Including some I Bonds in your portfolio gives you a hedge against unexpected inflation, even if the current return isn't as much as you could get from a nominal interest rate instrument. If real rates increase, you could sell your I Bonds and buy some TIPS for a higher real return, and buy more I Bonds at the higher fixed rate.

I would say just buy some now, and worry about what to do with them when real interest rates increase later. For now, you get a nominal return comparable to a short-term CD, but with the added protection against unexpected inflation. I buy the limit of I Bonds each year, but still own a bunch of CDs as part of the  fixed-income portion of my portfoio.

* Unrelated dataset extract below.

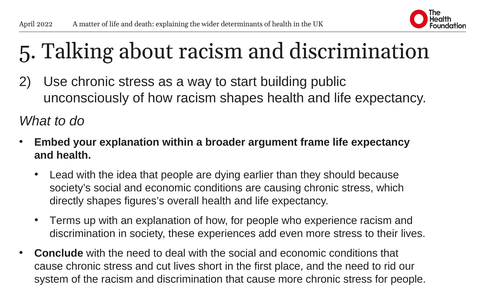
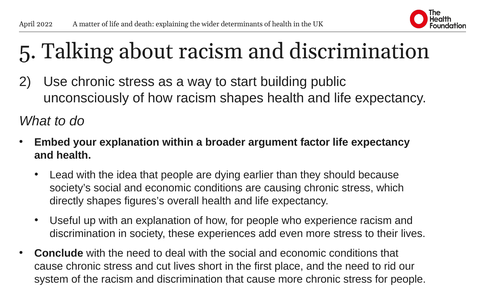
frame: frame -> factor
Terms: Terms -> Useful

Hope this is not too complicated.

Anonymous   |     |   Comment #9
So you lose 3 month interest (<5 years) based on the rate when you bought the bond, not the rate when you sell the bond ? This doesn't sound right ?
KevinM   |     |   Comment #10
The 3-month interest penalty is based on the most recent 3 months of interest, so it will be based on the fixed rate at the time of purchase (currently 0%) and the inflation component for the most recent three months. So if the you sell after one year, and the inflation component for the last three months of that year is 0%, you won't lose any interest (assuming fixed rate of 0%), because there is no interest to lose. You will not lose the inflation component earned in the first three months.

Anonymous   |     |   Comment #11
Would it be better to just buy and hold a EE Bond as well for 20 years to let it get the 1-time adjustment for doubling the face vale of the electronic EE bond? (This would beat the current longest-term CD?)